The biggest gap identified by the auditor is between the surge in complaints and the agencies’ shrinking enforcement capacity. Complaints to the authority doubled from 22,074 in 2022 to 44,612 in 2024. Complaints about online fraud rose about 86 percent, to 11,080 in 2024. Yet enforcement actions, including fines, administrative penalties, investigations and other tools, fell from 46 to 13, and administrative case openings dropped about 25 percent from 506 in 2022 to 386 in 2024. Although inspections increased, the report concludes, there were more complaints and less enforcement.
Collection of penalties was also weak. Between 2022 and 2025, businesses were fined about 37 million shekels, but only about 8 million shekels, 22 percent, was collected. The auditor said the low collection rate undermines deterrence, though responsibility for collection lies with the Enforcement and Collection Authority, not the consumer authority.
Much of the report focuses on the Israel Consumers Council, which it describes as barely functioning. Its budget was cut by about 25 percent, it has had no CEO since August 2024, no deputy CEO since 2018, and about half its statutory positions are unfilled. As of September 2025, its board lacked a quorum and had only three directors. Consumer complaints were taking much longer to handle, averaging 135 days in 2025 versus 80 days in the previous audit. The council’s Google rating fell from 2.2 stars in 2022 to 1.5, while its own surveys showed 2.9 out of 5.

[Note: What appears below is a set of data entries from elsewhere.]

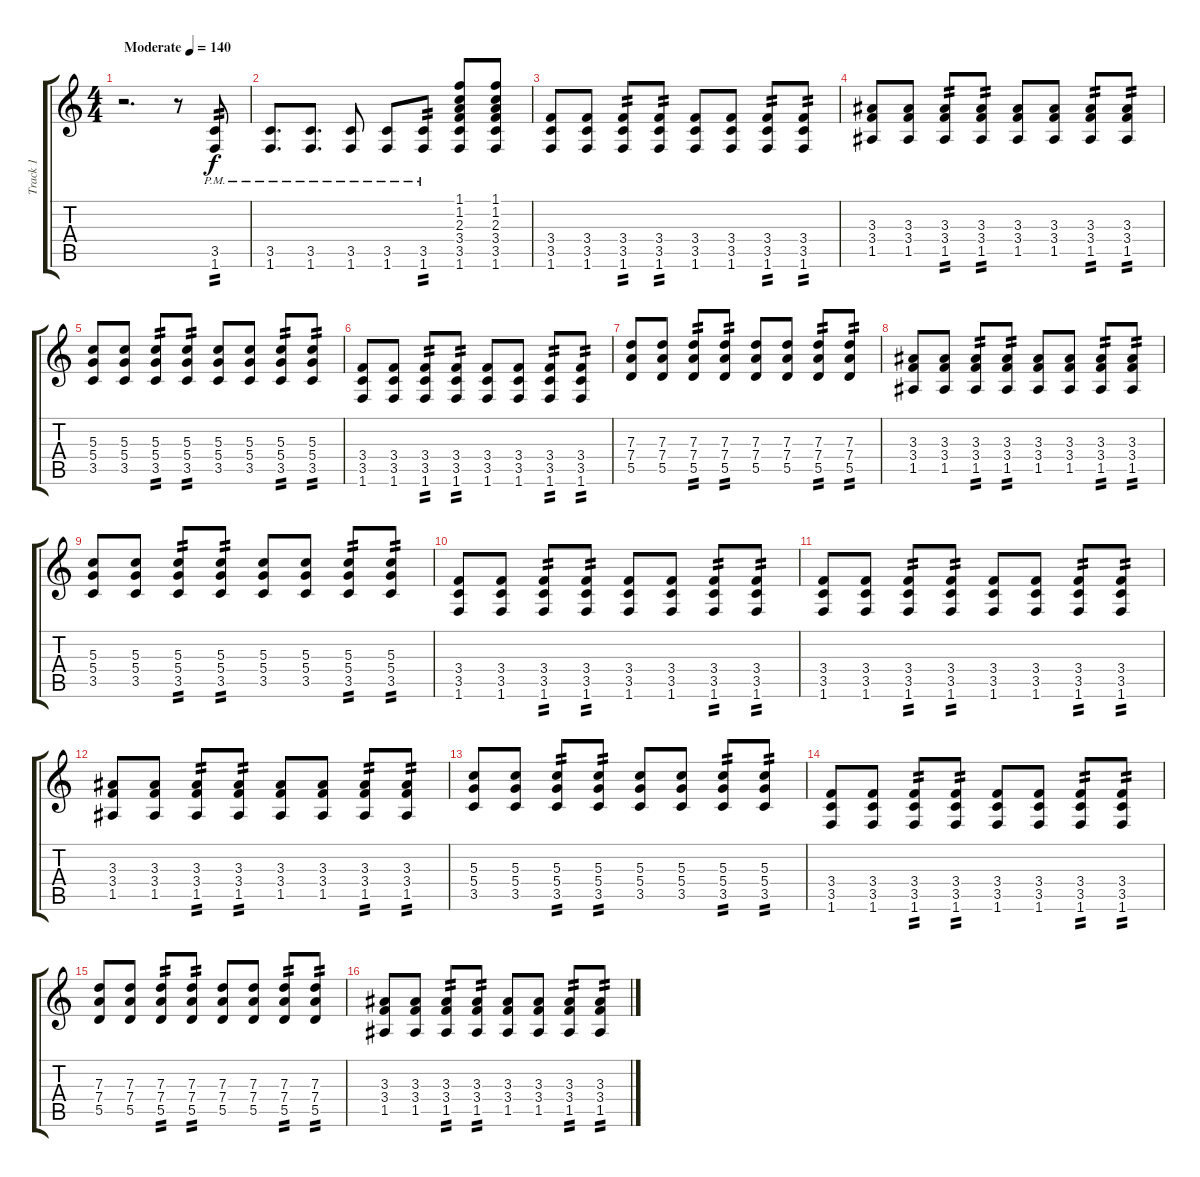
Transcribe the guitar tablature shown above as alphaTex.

\track ("Track 1" "Track 1") {instrument distortionguitar}
\staff {score tabs}
\tuning (E4 B3 G3 D3 A2 E2) {hide}
\ts (4 4)
\tempo (140 "Moderate")
\clef g2
\ks c
r.2{d dy f instrument distortionguitar} r.8 (3.5{pm} 1.6{pm}).8{tp 2} |
(3.5{pm} 1.6{pm}).8{d} (3.5{pm} 1.6{pm}).8{d} (3.5{pm} 1.6{pm}).8 (3.5{pm} 1.6{pm}).8 (3.5{pm} 1.6{pm}).8{tp 2} (1.1 1.2 2.3 3.4 3.5 1.6).8 (1.1 1.2 2.3 3.4 3.5 1.6).8 |
(3.4 3.5 1.6).8 (3.4 3.5 1.6).8 (3.4 3.5 1.6).8{tp 2} (3.4 3.5 1.6).8{tp 2} (3.4 3.5 1.6).8 (3.4 3.5 1.6).8 (3.4 3.5 1.6).8{tp 2} (3.4 3.5 1.6).8{tp 2} |
(3.3 3.4 1.5).8 (3.3 3.4 1.5).8 (3.3 3.4 1.5).8{tp 2} (3.3 3.4 1.5).8{tp 2} (3.3 3.4 1.5).8 (3.3 3.4 1.5).8 (3.3 3.4 1.5).8{tp 2} (3.3 3.4 1.5).8{tp 2} |
(5.3 5.4 3.5).8 (5.3 5.4 3.5).8 (5.3 5.4 3.5).8{tp 2} (5.3 5.4 3.5).8{tp 2} (5.3 5.4 3.5).8 (5.3 5.4 3.5).8 (5.3 5.4 3.5).8{tp 2} (5.3 5.4 3.5).8{tp 2} |
(3.4 3.5 1.6).8 (3.4 3.5 1.6).8 (3.4 3.5 1.6).8{tp 2} (3.4 3.5 1.6).8{tp 2} (3.4 3.5 1.6).8 (3.4 3.5 1.6).8 (3.4 3.5 1.6).8{tp 2} (3.4 3.5 1.6).8{tp 2} |
(7.3 7.4 5.5).8 (7.3 7.4 5.5).8 (7.3 7.4 5.5).8{tp 2} (7.3 7.4 5.5).8{tp 2} (7.3 7.4 5.5).8 (7.3 7.4 5.5).8 (7.3 7.4 5.5).8{tp 2} (7.3 7.4 5.5).8{tp 2} |
(3.3 3.4 1.5).8 (3.3 3.4 1.5).8 (3.3 3.4 1.5).8{tp 2} (3.3 3.4 1.5).8{tp 2} (3.3 3.4 1.5).8 (3.3 3.4 1.5).8 (3.3 3.4 1.5).8{tp 2} (3.3 3.4 1.5).8{tp 2} |
(5.3 5.4 3.5).8 (5.3 5.4 3.5).8 (5.3 5.4 3.5).8{tp 2} (5.3 5.4 3.5).8{tp 2} (5.3 5.4 3.5).8 (5.3 5.4 3.5).8 (5.3 5.4 3.5).8{tp 2} (5.3 5.4 3.5).8{tp 2} |
(3.4 3.5 1.6).8 (3.4 3.5 1.6).8 (3.4 3.5 1.6).8{tp 2} (3.4 3.5 1.6).8{tp 2} (3.4 3.5 1.6).8 (3.4 3.5 1.6).8 (3.4 3.5 1.6).8{tp 2} (3.4 3.5 1.6).8{tp 2} |
(3.4 3.5 1.6).8 (3.4 3.5 1.6).8 (3.4 3.5 1.6).8{tp 2} (3.4 3.5 1.6).8{tp 2} (3.4 3.5 1.6).8 (3.4 3.5 1.6).8 (3.4 3.5 1.6).8{tp 2} (3.4 3.5 1.6).8{tp 2} |
(3.3 3.4 1.5).8 (3.3 3.4 1.5).8 (3.3 3.4 1.5).8{tp 2} (3.3 3.4 1.5).8{tp 2} (3.3 3.4 1.5).8 (3.3 3.4 1.5).8 (3.3 3.4 1.5).8{tp 2} (3.3 3.4 1.5).8{tp 2} |
(5.3 5.4 3.5).8 (5.3 5.4 3.5).8 (5.3 5.4 3.5).8{tp 2} (5.3 5.4 3.5).8{tp 2} (5.3 5.4 3.5).8 (5.3 5.4 3.5).8 (5.3 5.4 3.5).8{tp 2} (5.3 5.4 3.5).8{tp 2} |
(3.4 3.5 1.6).8 (3.4 3.5 1.6).8 (3.4 3.5 1.6).8{tp 2} (3.4 3.5 1.6).8{tp 2} (3.4 3.5 1.6).8 (3.4 3.5 1.6).8 (3.4 3.5 1.6).8{tp 2} (3.4 3.5 1.6).8{tp 2} |
(7.3 7.4 5.5).8 (7.3 7.4 5.5).8 (7.3 7.4 5.5).8{tp 2} (7.3 7.4 5.5).8{tp 2} (7.3 7.4 5.5).8 (7.3 7.4 5.5).8 (7.3 7.4 5.5).8{tp 2} (7.3 7.4 5.5).8{tp 2} |
(3.3 3.4 1.5).8 (3.3 3.4 1.5).8 (3.3 3.4 1.5).8{tp 2} (3.3 3.4 1.5).8{tp 2} (3.3 3.4 1.5).8 (3.3 3.4 1.5).8 (3.3 3.4 1.5).8{tp 2} (3.3 3.4 1.5).8{tp 2}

The audit also found violations in food-price labeling, origin labeling for imported farm produce, gaps in credit-card fraud protection, and weak recall rules for products outside official standards. It said Arabic-language publications lagged far behind Hebrew, 48 versus 106. The authority said it is studying the findings, will examine all recommendations, and believes the merger with the consumers council could create a stronger single public body.